[Stored items]

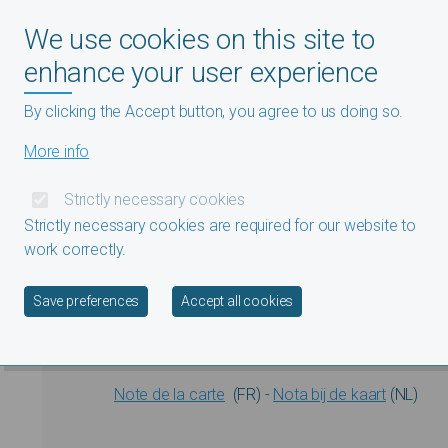
Kaart van de veldtoch
We use cookies on this site to
enhance your user experience
Slavenhandel
By clicking the Accept button, you agree to us doing so.
More info
Strictly necessary cookies
Strictly necessary cookies are required for our website to
work correctly.
Withdraw consent
Save preferences
Accept all cookies
Note de la carte
(FR) -
Nota bij de kaart
(NL)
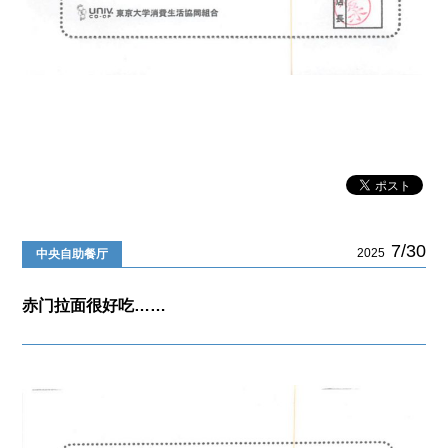
7/30
2025
中央自助餐厅
赤门拉面很好吃……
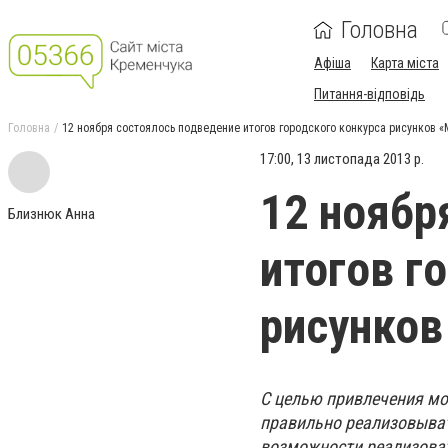
Головна
Афіша
Карта міста
Питання-відповідь
Головна
12 ноября состоялось подведение итогов городского конкурса рисунков «
17:00, 13 листопада 2013 р.
12 ноябр
Близнюк Анна
итогов г
рисунков
С целью привлечения мо
правильно реализовыват
возможности реализовать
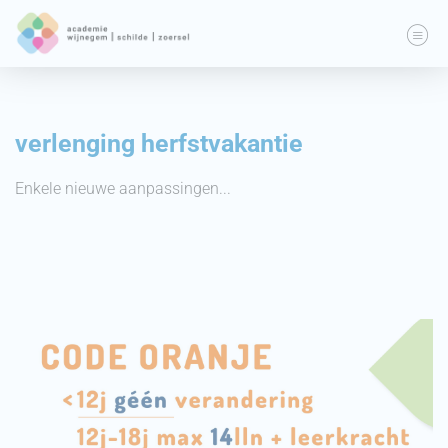
verlenging herfstvakantie
Enkele nieuwe aanpassingen...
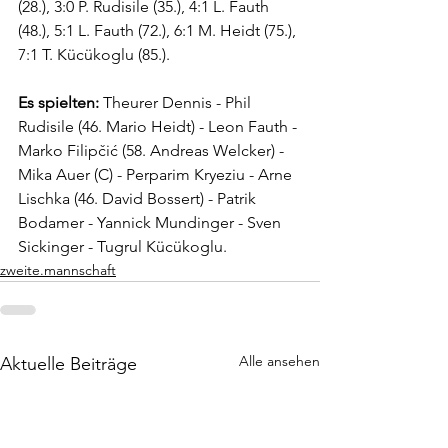
(28.), 3:0 P. Rudisile (35.), 4:1 L. Fauth 
(48.), 5:1 L. Fauth (72.), 6:1 M. Heidt (75.), 
7:1 T. Kücükoglu (85.).
Es spielten:
Theurer Dennis 
- Phil 
Rudisile (46. Mario Heidt) - Leon Fauth - 
Marko Filipčić (58. Andreas Welcker) - 
Mika Auer (C) - Perparim Kryeziu - Arne 
Lischka (46. David Bossert) - Patrik 
Bodamer - Yannick Mundinger - Sven 
Sickinger - Tugrul Kücükoglu.
zweite.mannschaft
Alle ansehen
Aktuelle Beiträge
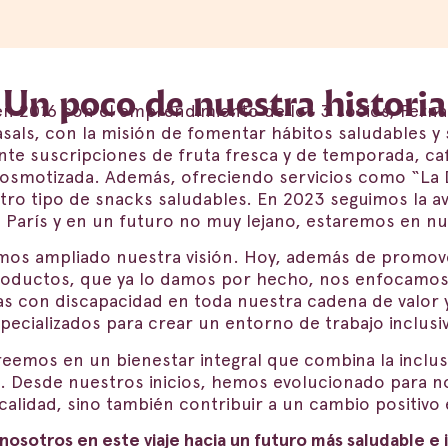
Un poco de nuestra historia
en 2016 con el emprendimiento de los 3 socios, Ferna
als, con la misión de fomentar hábitos saludables y 
te suscripciones de fruta fresca y de temporada, ca
a osmotizada. Además, ofreciendo servicios como “La
otro tipo de snacks saludables. En 2023 seguimos la a
París y en un futuro no muy lejano, estaremos en nu
mos ampliado nuestra visión. Hoy, además de promover
oductos, que ya lo damos por hecho, nos enfocamos 
as con discapacidad en toda nuestra cadena de valor
pecializados para crear un entorno de trabajo inclusiv
reemos en un bienestar integral que combina la inclusi
d. Desde nuestros inicios, hemos evolucionado para n
alidad, sino también contribuir a un cambio positivo 
nosotros en este viaje hacia un futuro más saludable e i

PROBLEM TO WORK ON =>
Locate each line of the entries above that contains the word "nuestra", and copy those lines.

REPLY =>
Un poco de nuestra historia
mos ampliado nuestra visión. Hoy, además de promover
as con discapacidad en toda nuestra cadena de valor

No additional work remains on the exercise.